The name of the LLM deployment. This name will show up in the UI for your team in query editor and you will use this name when prompting the LLM deployment through the SDK via the prompt method.

NOTE: To ensure your deployment is properly reachable, the deployment name you provide must be RFC1123 subdomain compliant.

engine_template: Optional[str]

The size of engine you want to deploy your LLM with. The current options are llm-gpu-small and llm-gpu-large. (Check out Available Engine Templates for more information on engine templates.) If left empty, Predibase will do the appropriate right-sizing and choose a suitable engine for the LLM you intend to deploy.

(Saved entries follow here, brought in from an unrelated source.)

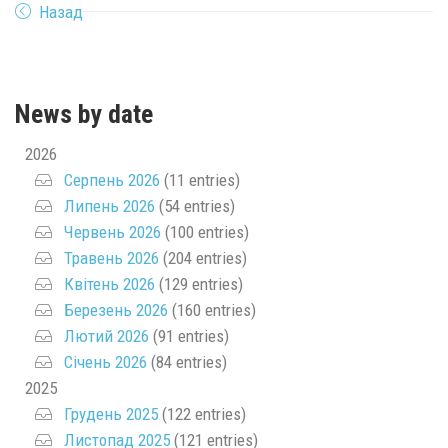
Назад
News by date
2026
Серпень 2026
(11 entries)
Липень 2026
(54 entries)
Червень 2026
(100 entries)
Травень 2026
(204 entries)
Квітень 2026
(129 entries)
Березень 2026
(160 entries)
Лютий 2026
(91 entries)
Січень 2026
(84 entries)
2025
Грудень 2025
(122 entries)
Листопад 2025
(121 entries)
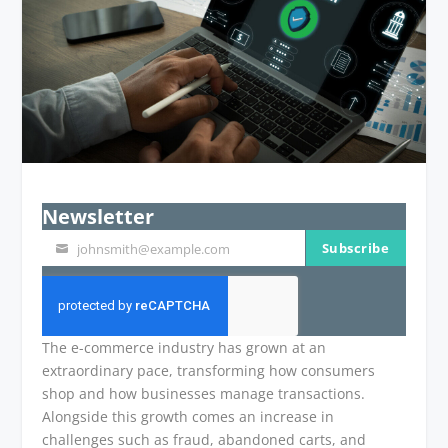
Newsletter
Subscribe
johnsmith@example.com
Your
email
The e-commerce industry has grown at an
extraordinary pace, transforming how consumers
shop and how businesses manage transactions.
Alongside this growth comes an increase in
challenges such as fraud, abandoned carts, and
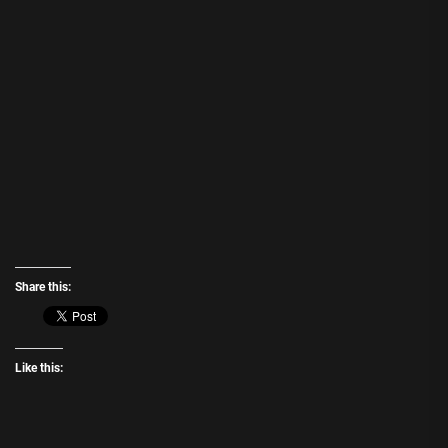
Share this:
Like this:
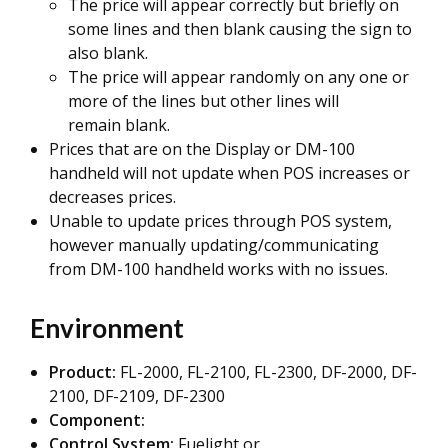
The price will appear correctly but briefly on
some lines and then blank causing the sign to
also blank.
The price will appear randomly on any one or
more of the lines but other lines will
remain blank.
Prices that are on the Display or DM-100
handheld will not update when POS increases or
decreases prices.
Unable to update prices through POS system,
however manually updating/communicating
from DM-100 handheld works with no issues.
Environment
Product:
FL-2000, FL-2100, FL-2300, DF-2000, DF-
2100, DF-2109, DF-2300
Component:
Control System:
Fuelight or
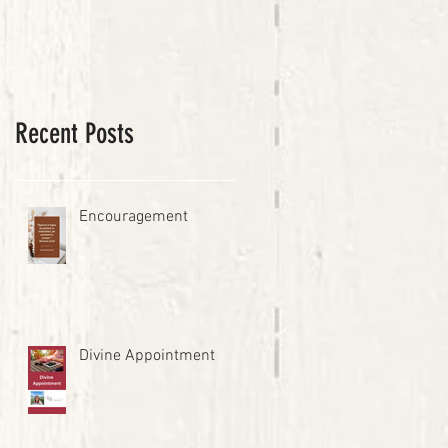
Recent Posts
Encouragement
Divine Appointment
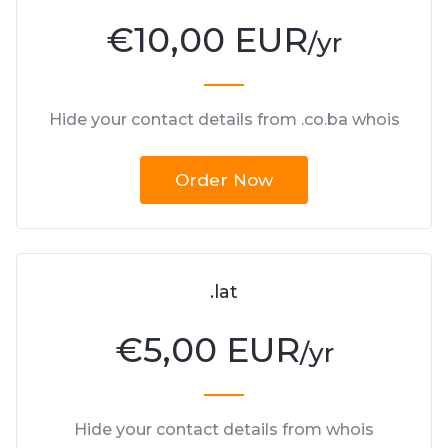
€
10,00 EUR
/yr
Hide your contact details from .co.ba whois
Order Now
.lat
€
5,00 EUR
/yr
Hide your contact details from whois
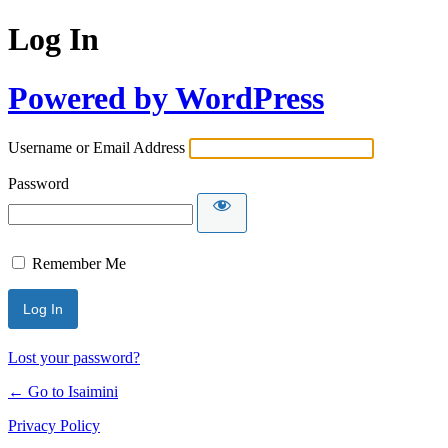
Log In
Powered by WordPress
Username or Email Address
Password
Remember Me
Lost your password?
← Go to Isaimini
Privacy Policy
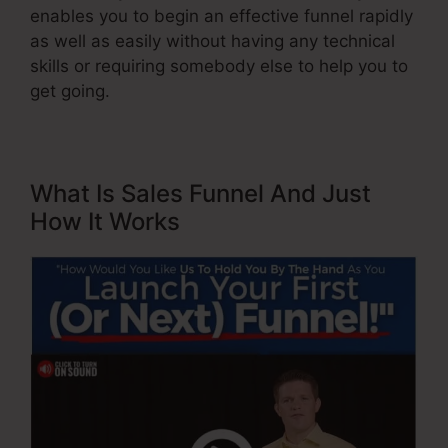
enables you to begin an effective funnel rapidly
as well as easily without having any technical
skills or requiring somebody else to help you to
get going.
What Is Sales Funnel And Just
How It Works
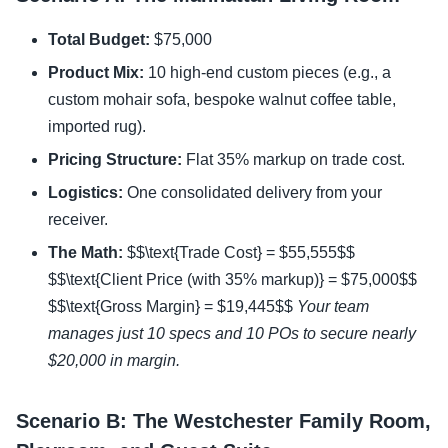
Total Budget:
$75,000
Product Mix:
10 high-end custom pieces (e.g., a
custom mohair sofa, bespoke walnut coffee table,
imported rug).
Pricing Structure:
Flat 35% markup on trade cost.
Logistics:
One consolidated delivery from your
receiver.
The Math:
$$\text{Trade Cost} = $55,555$$
$$\text{Client Price (with 35% markup)} = $75,000$$
$$\text{Gross Margin} = $19,445$$
Your team
manages just 10 specs and 10 POs to secure nearly
$20,000 in margin.
Scenario B: The Westchester Family Room,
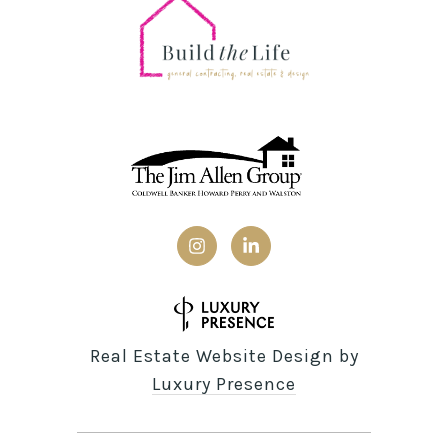
Real Estate Website Design by
Luxury Presence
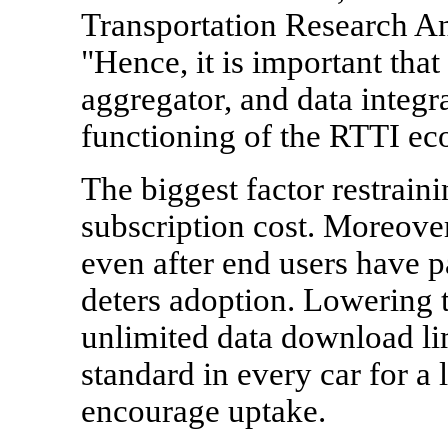
Transportation Research A
"Hence, it is important that 
aggregator, and data integr
functioning of the RTTI ec
The biggest factor restrain
subscription cost. Moreove
even after end users have pa
deters adoption. Lowering t
unlimited data download li
standard in every car for a 
encourage uptake.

llm.deploy: A LLMDeploymentJob object
llm.deploy.get: A LLMDeployment object

Example Usage:

Deploy a pretrained LLM with the name llama-2-13b and the engine template llm-gpu-large

llm = pc.LLM("hf://meta-llama/Llama-2-13b-hf")
llm_deployment = llm.deploy(deployment_name="llama-2-13b", engine_template="llm-gpu-large").get()

After a deployment is initialized, Predibase will create a URL that points to it that will take the form of:

llm_deployment = pc.LLM("pb://deployments/deployment-name")

where deployment-name is the name you provided in the deploy command above.

Supported OSS LLMs

The following open source pretrained LLMs are well-supported in Predibase:

  • llama-2-7b: "hf://meta-llama/Llama-2-7b-hf"
  • llama-2-7b-chat: "hf://meta-llama/Llama-2-7b-chat-hf"
  • llama-2-7b-gptq: "hf://TheBloke/Llama-2-7B-GPTQ"
  • llama-2-13b: "hf://meta-llama/Llama-2-13b-hf"
  • llama-2-13b-chat: "hf://meta-llama/Llama-2-13b-chat-hf"
  • llama-2-13b-gptq: "hf://TheBloke/Llama-2-13B-GPTQ"
  • vicuna-13b: "hf://eachadea/vicuna-13b-1.1"
  • nsql-350m: "hf://NumbersStation/nsql-350M"
  • opt-350m: "hf://facebook/opt-350m"
  • falcon-7b-instruct: "hf://tiiuae/falcon-7b-instruct"

You may also deploy any Huggingface model that has the "Text Generation" and "Transformer" tags, however you may encounter failures (for example, due to model size). We are continuing to work on adding larger and a more diverse set of LLMs to our supported list.